Putain ce que je l'ai attendu.
"Green Language", c'est cet album sur lequel je fantasme depuis de longues semaines. Je n'avais entendu que le duo de Rustie x Danny Brown ("Attack") qui m'avait transcendé, et j'avais encore en tête ce live très bref mais puissant, pendant le N.A.M.E.
Je ne vivais que pour ce deuxième album, après avoir été littéralement séduite par le premier album, "Glass Swords", datant de 2011. Un nouvel album, pour la rentrée, trois ans après le premier, et ce au beau milieu du revival de la musique électronique. Le contexte me semblait parfait. Plus l'intervalle entre les CDs d'un artiste est longue, plus l'album reflète le parcours, les mutations d'un artiste.
J'étais là, je me levais chaque matin en comptant les jours, espérant que cet artiste m'offre un album capable de m'accompagner alors que l'été touchait à sa fin. J'en avais assez du petit rock à la Yeah Yeah Yeahs, Little Daylights, que je ne garde que pour mes soirées pleines de solitude. "D'ici deux semaines, les vacances seront belles et bien finies, me disais-je en grimaçant un peu. Il me faut un album plein de vigueur et d'énergie, qui me donnera le sourire, qui marquera ma rentrée."
Et "Green Language" est arrivé. D'abord en ligne, avec un jeu vidéo - dans lequel je me suis plantée comme une merde - qui permettait de gambader au milieu des pixels tout en écoutant les musiques de l'album, puis, enfin, l'album, ses 13 pistes et son 320 kbs qui fait pleurer mes enceintes.
Croyez-moi, cette album est à la hauteur de mes espérances. Et même un peu plus haut. Le label ? "Warp", marque de bon goût (au même titre que les très bons Bronson Records, Turbo Recordings, BNR, qui cachent des pépites uniques).
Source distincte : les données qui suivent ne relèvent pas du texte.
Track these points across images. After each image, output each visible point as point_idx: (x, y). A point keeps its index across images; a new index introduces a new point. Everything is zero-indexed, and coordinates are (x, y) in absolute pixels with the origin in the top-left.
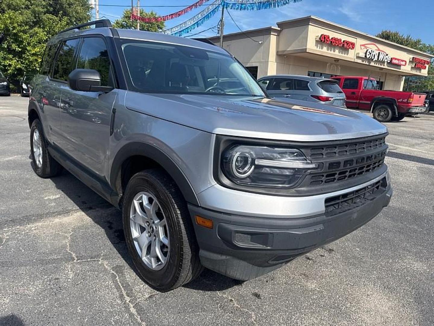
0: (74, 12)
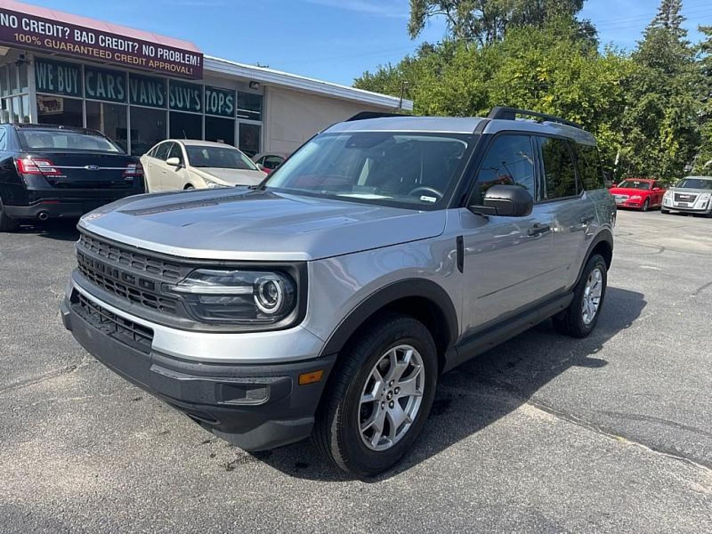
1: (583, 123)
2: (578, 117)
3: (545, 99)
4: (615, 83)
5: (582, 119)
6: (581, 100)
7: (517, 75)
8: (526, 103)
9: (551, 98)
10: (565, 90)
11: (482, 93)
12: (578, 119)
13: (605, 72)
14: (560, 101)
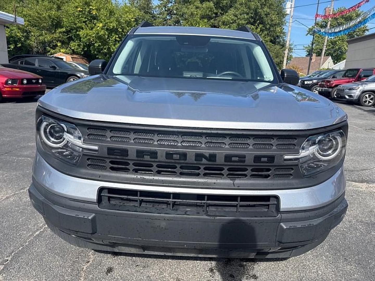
0: (269, 20)
1: (120, 40)
2: (117, 36)
3: (98, 25)
4: (132, 20)
5: (119, 37)
6: (117, 27)
7: (79, 9)
8: (88, 26)
9: (101, 25)
10: (108, 21)
11: (57, 18)
12: (117, 38)
13: (126, 13)
14: (106, 27)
C'est frais, avec des tonalités célestes et très douces, qui restent dans la continuité de cette minimale avide de sons précieux que j'aime tant ("Paradise Stone", "A Glimpse"). C'est insolent, avec des sons comme "Attack", qui mixe des sons trap et le rap de Danny Brown, qui n'a plus rien à prouver (très bon mélange), ou avec "Raptor", véritable réserve d'énergie raveuse.
L'album oscille entre une paix étoilée et une violence délectable. On danse, on sent les moindres remous du rythme caresser nos muscles, puis on se pose et on respire. Du début à la fin, "Green Language" reste harmonieux (ce qui est rare, dans un album, je trouve). Enfin, "Glass Swords" l'était aussi, mais je peux lui reprocher quelques sons répétitifs. Rustie a une batterie de sons qui le caractérise, tout comme Booka Shade ou Gesaffelstein. Ce sont des artistes qui se sont appropriés des sons, qui sont désormais les leurs, au point que si quelqu'un d'autre les utilise, on fasse la remarque "on dirait du ..." (coucou Riton et son "Aloha Surfer" que j'ai pris pour un nouveau son de Gesaffelstein à cause de certaines tonalités, même si le son dans son ensemble était assez éloigné des schémas propres à notre Lyonnais préféré). Bref, tout ça pour dire que si, dans "Glass Swords", certains sons revenaient fréquemment ... Ce n'est plus le cas pour "Green Language". Rustie s'émancipe de ce qu'il a fait autrefois pour ouvrir une nouvelle page musicale. Et ça, j'applaudis.
J'le dirais jamais assez, mais je préfère un artiste qui prend des risques (quitte à se planter) et qui évolue plutôt que quelqu'un qui reste dans le même délire à vie (voilà pourquoi je n'ai pas retenu le dernier album de Die Antwoord dans mon cœur et voilà pourquoi je n'aime pas le cinéma de Xavier Dolan).
On retrouve Rustie et son énergie survoltée, qui, ici, prend encore plus d'ampleur qu'auparavant. Pas de rupture, de changement de monde ou de genre, Rustie est fidéle à lui-même tout en explorant avec précaution d'autres choses : des collaborations ingénieuses avec des voix qui se mêlent avec succès avec sa réserve de sons (Danny Brown, D Double E ...), une énergie insolente ("Raptor"), une légére influence 8-bit bienfaitrice après cette vague de techno sombre et tentaculaire ("Velcro"), des sons célestes et impressionnants ("Lets Spiral") ...
Bref, "Green Language", c'est tout sauf quelque chose d'ennuyeux. C'est un album vif. Et putain, ça, ça fait du bien.